> _Required work_
Give every entry again, word for word and in full.

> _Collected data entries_
● ● ●

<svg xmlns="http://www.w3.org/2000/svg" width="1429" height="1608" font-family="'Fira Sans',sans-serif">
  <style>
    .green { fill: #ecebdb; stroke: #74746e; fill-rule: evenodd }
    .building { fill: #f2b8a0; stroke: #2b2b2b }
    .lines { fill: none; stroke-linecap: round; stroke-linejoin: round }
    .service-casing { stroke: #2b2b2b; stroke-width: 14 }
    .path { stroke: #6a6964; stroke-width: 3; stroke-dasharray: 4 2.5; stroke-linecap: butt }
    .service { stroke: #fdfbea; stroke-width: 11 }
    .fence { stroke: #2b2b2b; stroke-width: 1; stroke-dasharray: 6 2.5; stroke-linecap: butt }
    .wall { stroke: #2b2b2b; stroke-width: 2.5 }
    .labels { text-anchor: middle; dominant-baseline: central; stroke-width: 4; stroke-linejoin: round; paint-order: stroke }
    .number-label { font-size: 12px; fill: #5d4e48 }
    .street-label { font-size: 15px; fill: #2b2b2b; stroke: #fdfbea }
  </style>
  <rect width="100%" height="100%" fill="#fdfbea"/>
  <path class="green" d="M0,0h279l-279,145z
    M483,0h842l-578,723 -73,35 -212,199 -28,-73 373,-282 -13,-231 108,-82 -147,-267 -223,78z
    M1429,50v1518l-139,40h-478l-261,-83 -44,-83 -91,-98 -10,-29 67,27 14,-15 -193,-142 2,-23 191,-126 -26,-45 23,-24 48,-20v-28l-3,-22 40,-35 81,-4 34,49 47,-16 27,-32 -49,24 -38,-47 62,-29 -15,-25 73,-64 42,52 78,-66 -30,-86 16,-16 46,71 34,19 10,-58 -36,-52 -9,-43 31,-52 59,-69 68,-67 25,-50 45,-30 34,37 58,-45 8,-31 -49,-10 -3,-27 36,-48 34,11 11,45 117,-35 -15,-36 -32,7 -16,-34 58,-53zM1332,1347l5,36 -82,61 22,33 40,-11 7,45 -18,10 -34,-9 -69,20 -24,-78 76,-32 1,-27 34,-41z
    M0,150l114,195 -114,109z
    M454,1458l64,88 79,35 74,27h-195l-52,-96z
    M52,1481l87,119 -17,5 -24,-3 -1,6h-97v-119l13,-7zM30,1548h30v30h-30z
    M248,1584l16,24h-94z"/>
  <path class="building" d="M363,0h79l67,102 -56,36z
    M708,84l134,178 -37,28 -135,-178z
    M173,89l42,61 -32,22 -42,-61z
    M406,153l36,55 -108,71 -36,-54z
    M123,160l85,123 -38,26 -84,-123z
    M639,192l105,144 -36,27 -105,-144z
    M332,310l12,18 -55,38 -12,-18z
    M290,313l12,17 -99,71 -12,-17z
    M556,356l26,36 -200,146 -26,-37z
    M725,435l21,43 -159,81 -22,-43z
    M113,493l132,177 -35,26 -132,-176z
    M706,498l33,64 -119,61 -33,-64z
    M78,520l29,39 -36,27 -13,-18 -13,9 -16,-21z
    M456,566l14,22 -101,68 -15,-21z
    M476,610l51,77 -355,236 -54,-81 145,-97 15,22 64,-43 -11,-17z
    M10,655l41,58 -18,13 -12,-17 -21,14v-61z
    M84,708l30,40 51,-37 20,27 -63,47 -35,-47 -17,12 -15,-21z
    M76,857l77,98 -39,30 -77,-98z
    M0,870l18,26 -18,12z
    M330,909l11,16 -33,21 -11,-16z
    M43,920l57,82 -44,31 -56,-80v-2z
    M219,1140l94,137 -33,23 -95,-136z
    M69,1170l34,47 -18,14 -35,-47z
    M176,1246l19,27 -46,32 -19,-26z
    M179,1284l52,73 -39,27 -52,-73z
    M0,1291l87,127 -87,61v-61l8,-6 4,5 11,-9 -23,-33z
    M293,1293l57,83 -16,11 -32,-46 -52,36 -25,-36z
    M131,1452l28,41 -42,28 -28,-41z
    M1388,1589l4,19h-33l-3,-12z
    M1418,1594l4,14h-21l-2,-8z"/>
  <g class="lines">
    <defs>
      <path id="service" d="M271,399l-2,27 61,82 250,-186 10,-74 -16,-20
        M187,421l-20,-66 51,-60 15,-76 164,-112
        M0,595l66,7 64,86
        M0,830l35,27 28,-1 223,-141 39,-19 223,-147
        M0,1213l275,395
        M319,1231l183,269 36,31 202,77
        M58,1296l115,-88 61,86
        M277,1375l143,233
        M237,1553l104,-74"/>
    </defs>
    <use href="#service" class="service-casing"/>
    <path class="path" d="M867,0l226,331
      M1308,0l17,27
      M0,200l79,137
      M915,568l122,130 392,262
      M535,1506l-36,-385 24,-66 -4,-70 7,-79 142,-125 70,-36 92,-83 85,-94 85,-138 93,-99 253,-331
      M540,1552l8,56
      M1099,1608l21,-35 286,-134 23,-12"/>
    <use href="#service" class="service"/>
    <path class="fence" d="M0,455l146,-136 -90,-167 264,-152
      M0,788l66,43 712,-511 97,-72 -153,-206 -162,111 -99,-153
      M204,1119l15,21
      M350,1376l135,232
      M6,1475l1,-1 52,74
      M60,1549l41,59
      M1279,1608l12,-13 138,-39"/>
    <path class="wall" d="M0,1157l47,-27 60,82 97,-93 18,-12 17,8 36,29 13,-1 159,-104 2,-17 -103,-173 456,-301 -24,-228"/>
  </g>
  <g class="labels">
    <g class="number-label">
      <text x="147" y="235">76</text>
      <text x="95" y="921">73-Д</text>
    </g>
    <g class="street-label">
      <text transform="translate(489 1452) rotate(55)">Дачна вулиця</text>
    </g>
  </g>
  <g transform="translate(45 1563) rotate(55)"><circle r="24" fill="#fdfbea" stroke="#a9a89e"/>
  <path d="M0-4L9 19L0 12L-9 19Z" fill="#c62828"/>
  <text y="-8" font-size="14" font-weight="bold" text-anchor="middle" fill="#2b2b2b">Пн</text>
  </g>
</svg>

● ● ●

> _Solution to the exercise_
<svg xmlns="http://www.w3.org/2000/svg" width="1429" height="1608" font-family="'Fira Sans',sans-serif">
  <style>
    .green { fill: #ecebdb; stroke: #74746e; fill-rule: evenodd }
    .building { fill: #f2b8a0; stroke: #2b2b2b }
    .lines { fill: none; stroke-linecap: round; stroke-linejoin: round }
    .service-casing { stroke: #2b2b2b; stroke-width: 14 }
    .path { stroke: #6a6964; stroke-width: 3; stroke-dasharray: 4 2.5; stroke-linecap: butt }
    .service { stroke: #fdfbea; stroke-width: 11 }
    .fence { stroke: #2b2b2b; stroke-width: 1; stroke-dasharray: 6 2.5; stroke-linecap: butt }
    .wall { stroke: #2b2b2b; stroke-width: 2.5 }
    .labels { text-anchor: middle; dominant-baseline: central; stroke-width: 4; stroke-linejoin: round; paint-order: stroke }
    .number-label { font-size: 12px; fill: #5d4e48 }
    .street-label { font-size: 15px; fill: #2b2b2b; stroke: #fdfbea }
  </style>
  <rect width="100%" height="100%" fill="#fdfbea"/>
  <path class="green" d="M0,0h279l-279,145z
    M483,0h842l-578,723 -73,35 -212,199 -28,-73 373,-282 -13,-231 108,-82 -147,-267 -223,78z
    M1429,50v1518l-139,40h-478l-261,-83 -44,-83 -91,-98 -10,-29 67,27 14,-15 -193,-142 2,-23 191,-126 -26,-45 23,-24 48,-20v-28l-3,-22 40,-35 81,-4 34,49 47,-16 27,-32 -49,24 -38,-47 62,-29 -15,-25 73,-64 42,52 78,-66 -30,-86 16,-16 46,71 34,19 10,-58 -36,-52 -9,-43 31,-52 59,-69 68,-67 25,-50 45,-30 34,37 58,-45 8,-31 -49,-10 -3,-27 36,-48 34,11 11,45 117,-35 -15,-36 -32,7 -16,-34 58,-53zM1332,1347l5,36 -82,61 22,33 40,-11 7,45 -18,10 -34,-9 -69,20 -24,-78 76,-32 1,-27 34,-41z
    M0,150l114,195 -114,109z
    M454,1458l64,88 79,35 74,27h-195l-52,-96z
    M52,1481l87,119 -17,5 -24,-3 -1,6h-97v-119l13,-7zM30,1548h30v30h-30z
    M248,1584l16,24h-94z"/>
  <path class="building" d="M363,0h79l67,102 -56,36z
    M708,84l134,178 -37,28 -135,-178z
    M173,89l42,61 -32,22 -42,-61z
    M406,153l36,55 -108,71 -36,-54z
    M123,160l85,123 -38,26 -84,-123z
    M639,192l105,144 -36,27 -105,-144z
    M332,310l12,18 -55,38 -12,-18z
    M290,313l12,17 -99,71 -12,-17z
    M556,356l26,36 -200,146 -26,-37z
    M725,435l21,43 -159,81 -22,-43z
    M113,493l132,177 -35,26 -132,-176z
    M706,498l33,64 -119,61 -33,-64z
    M78,520l29,39 -36,27 -13,-18 -13,9 -16,-21z
    M456,566l14,22 -101,68 -15,-21z
    M476,610l51,77 -355,236 -54,-81 145,-97 15,22 64,-43 -11,-17z
    M10,655l41,58 -18,13 -12,-17 -21,14v-61z
    M84,708l30,40 51,-37 20,27 -63,47 -35,-47 -17,12 -15,-21z
    M76,857l77,98 -39,30 -77,-98z
    M0,870l18,26 -18,12z
    M330,909l11,16 -33,21 -11,-16z
    M43,920l57,82 -44,31 -56,-80v-2z
    M219,1140l94,137 -33,23 -95,-136z
    M69,1170l34,47 -18,14 -35,-47z
    M176,1246l19,27 -46,32 -19,-26z
    M179,1284l52,73 -39,27 -52,-73z
    M0,1291l87,127 -87,61v-61l8,-6 4,5 11,-9 -23,-33z
    M293,1293l57,83 -16,11 -32,-46 -52,36 -25,-36z
    M131,1452l28,41 -42,28 -28,-41z
    M1388,1589l4,19h-33l-3,-12z
    M1418,1594l4,14h-21l-2,-8z"/>
  <g class="lines">
    <defs>
      <path id="service" d="M271,399l-2,27 61,82 250,-186 10,-74 -16,-20
        M187,421l-20,-66 51,-60 15,-76 164,-112
        M0,595l66,7 64,86
        M0,830l35,27 28,-1 223,-141 39,-19 223,-147
        M0,1213l275,395
        M319,1231l183,269 36,31 202,77
        M58,1296l115,-88 61,86
        M277,1375l143,233
        M237,1553l104,-74"/>
    </defs>
    <use href="#service" class="service-casing"/>
    <path class="path" d="M867,0l226,331
      M1308,0l17,27
      M0,200l79,137
      M915,568l122,130 392,262
      M535,1506l-36,-385 24,-66 -4,-70 7,-79 142,-125 70,-36 92,-83 85,-94 85,-138 93,-99 253,-331
      M540,1552l8,56
      M1099,1608l21,-35 286,-134 23,-12"/>
    <use href="#service" class="service"/>
    <path class="fence" d="M0,455l146,-136 -90,-167 264,-152
      M0,788l66,43 712,-511 97,-72 -153,-206 -162,111 -99,-153
      M204,1119l15,21
      M350,1376l135,232
      M6,1475l1,-1 52,74
      M60,1549l41,59
      M1279,1608l12,-13 138,-39"/>
    <path class="wall" d="M0,1157l47,-27 60,82 97,-93 18,-12 17,8 36,29 13,-1 159,-104 2,-17 -103,-173 456,-301 -24,-228"/>
  </g>
  <g class="labels">
    <g class="number-label">
      <text x="147" y="235">76</text>
      <text x="95" y="921">73-Д</text>
    </g>
    <g class="street-label">
      <text transform="translate(489 1452) rotate(55)">Дачна вулиця</text>
    </g>
  </g>
  <g transform="translate(45 1563) rotate(55)"><circle r="24" fill="#fdfbea" stroke="#a9a89e"/>
  <path d="M0-4L9 19L0 12L-9 19Z" fill="#c62828"/>
  <text y="-8" font-size="14" font-weight="bold" text-anchor="middle" fill="#2b2b2b">Пн</text>
  </g>
</svg>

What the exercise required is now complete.